Die Besiedlung des Darms durch Bakterien in der Zeit nach der Geburt wird beeinflusst durch:
- Gestationsalter,
- Exposition gegenüber Antibiotika und anderen Medikamenten,
- Art der Lieferung (natürlicher vs. Kaiserschnitt),
- die Art der Fütterung (Stillen vs. modifizierte Milch),
- Genetik (in geringerem Maße als die anderen Faktoren).
Unmittelbar nach der Geburt prägen diese äußeren Faktoren - über den Magen-Darm-Trakt - die angeborene Immunität des Babys und damit die Fähigkeit, die Gesundheit zu erhalten und aufrechtzuerhalten. Bis zu einem gewissen Grad hängt die Entwicklung der Immunität von den Bakterien im Verdauungstrakt ab: Je günstiger (eubiotisch) ihre quantitative und qualitative Zusammensetzung ist, desto besser ist sie für die Immunantwort. Es wird angenommen, dass diesbezügliche ungünstige Umstände in einem frühen Stadium der kindlichen Entwicklung zum Auftreten von Allergien und Asthma beitragen können.
Warum sind kurzkettige Fettsäuren so wichtig und tragen zur Entwicklung der angeborenen Immunität bei?

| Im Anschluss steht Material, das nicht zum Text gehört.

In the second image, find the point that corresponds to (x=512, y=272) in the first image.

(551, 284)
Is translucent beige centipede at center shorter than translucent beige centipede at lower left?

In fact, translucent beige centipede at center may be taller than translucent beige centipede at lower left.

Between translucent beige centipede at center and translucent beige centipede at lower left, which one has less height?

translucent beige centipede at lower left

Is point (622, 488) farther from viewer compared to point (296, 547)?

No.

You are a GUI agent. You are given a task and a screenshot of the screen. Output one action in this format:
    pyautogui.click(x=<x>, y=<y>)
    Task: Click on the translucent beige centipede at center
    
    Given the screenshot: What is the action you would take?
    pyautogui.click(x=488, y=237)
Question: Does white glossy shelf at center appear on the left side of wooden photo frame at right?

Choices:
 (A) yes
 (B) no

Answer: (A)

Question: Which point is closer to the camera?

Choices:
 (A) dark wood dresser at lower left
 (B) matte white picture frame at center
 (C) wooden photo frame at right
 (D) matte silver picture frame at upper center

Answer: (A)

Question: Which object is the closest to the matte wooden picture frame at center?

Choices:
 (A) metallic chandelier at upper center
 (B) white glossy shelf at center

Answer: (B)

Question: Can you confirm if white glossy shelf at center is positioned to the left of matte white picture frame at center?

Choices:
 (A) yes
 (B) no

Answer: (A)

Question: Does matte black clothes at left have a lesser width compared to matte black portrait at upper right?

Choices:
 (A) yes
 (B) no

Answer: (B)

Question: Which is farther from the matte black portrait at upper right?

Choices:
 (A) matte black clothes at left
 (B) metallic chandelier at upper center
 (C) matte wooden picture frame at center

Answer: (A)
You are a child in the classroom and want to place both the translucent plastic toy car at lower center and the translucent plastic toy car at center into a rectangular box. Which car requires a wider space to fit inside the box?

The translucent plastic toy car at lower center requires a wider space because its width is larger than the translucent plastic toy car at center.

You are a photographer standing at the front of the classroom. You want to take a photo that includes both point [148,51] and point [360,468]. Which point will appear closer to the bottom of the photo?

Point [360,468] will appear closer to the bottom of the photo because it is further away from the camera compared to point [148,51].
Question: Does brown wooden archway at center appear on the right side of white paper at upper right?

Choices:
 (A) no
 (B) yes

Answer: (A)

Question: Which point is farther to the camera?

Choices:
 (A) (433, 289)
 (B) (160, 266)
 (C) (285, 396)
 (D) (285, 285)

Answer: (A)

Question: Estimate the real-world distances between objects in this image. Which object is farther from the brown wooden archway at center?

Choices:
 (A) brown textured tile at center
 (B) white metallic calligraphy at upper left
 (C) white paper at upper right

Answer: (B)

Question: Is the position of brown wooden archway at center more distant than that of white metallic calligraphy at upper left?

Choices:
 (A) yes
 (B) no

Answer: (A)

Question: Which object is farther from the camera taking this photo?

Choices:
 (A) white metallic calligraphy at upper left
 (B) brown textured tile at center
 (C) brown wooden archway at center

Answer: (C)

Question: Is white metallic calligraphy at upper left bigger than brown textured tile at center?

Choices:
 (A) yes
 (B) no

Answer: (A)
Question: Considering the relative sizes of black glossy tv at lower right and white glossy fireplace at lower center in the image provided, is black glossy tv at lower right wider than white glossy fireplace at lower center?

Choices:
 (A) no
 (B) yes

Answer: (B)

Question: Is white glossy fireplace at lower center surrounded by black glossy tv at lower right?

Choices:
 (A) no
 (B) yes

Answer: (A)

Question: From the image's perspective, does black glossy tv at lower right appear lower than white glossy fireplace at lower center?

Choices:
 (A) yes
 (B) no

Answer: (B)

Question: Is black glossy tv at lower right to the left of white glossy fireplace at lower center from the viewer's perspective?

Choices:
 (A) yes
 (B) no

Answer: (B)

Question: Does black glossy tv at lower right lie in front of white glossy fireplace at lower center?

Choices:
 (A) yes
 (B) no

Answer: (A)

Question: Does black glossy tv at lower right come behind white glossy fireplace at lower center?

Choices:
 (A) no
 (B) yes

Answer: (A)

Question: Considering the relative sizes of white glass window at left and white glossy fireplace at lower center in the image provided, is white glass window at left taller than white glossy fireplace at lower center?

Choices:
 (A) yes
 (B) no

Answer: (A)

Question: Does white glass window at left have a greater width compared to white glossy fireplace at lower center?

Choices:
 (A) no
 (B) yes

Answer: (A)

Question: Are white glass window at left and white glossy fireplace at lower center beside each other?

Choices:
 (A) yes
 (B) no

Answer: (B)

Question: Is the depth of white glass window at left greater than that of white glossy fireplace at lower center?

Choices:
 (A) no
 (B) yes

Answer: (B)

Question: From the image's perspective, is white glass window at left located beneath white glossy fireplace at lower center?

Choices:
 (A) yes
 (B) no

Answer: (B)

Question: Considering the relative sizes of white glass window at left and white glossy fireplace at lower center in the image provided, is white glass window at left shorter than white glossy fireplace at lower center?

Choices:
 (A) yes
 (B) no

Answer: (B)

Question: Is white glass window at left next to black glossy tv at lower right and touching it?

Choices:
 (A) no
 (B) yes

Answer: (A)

Kurzkettige Fettsäuren (SCFAs) sind Metaboliten von Bakterien (einer der Bestandteile des Metaboloms), die nicht nur den Prozess der Zellproduktion im Knochenmark (Myelopoese) beeinflussen, sondern auch die Sekretion antibakterieller Proteine, die Schleimsynthese und die Bildung der Darmbarriere induzieren. Sie sind eine Energiequelle für Kolonozyten, d. H. Zellen des Kolonepithels. Sie stimulieren die Hämatopoese (Hämatopoese) von dendritischen Zellen (DCs), die auf die Bekämpfung von Infektionen und Krebs spezialisiert sind, sowie von Makrophagenvorläufern. Sie erfüllen auch viele andere Funktionen. Buttersäure hat besondere Eigenschaften, da sie die Funktionsfähigkeit von regulatorischen T-Zellen (Treg) erhöht. Dies sind Lymphozyten, die eine übermäßig erhöhte Reaktion des Immunsystems unterdrücken und daher eine entscheidende Rolle bei der Remission von Autoimmunerkrankungen und allergischen Erkrankungen spielen.
Welche Rolle spielt Retinsäure beim Aufbau einer erworbenen Immunität?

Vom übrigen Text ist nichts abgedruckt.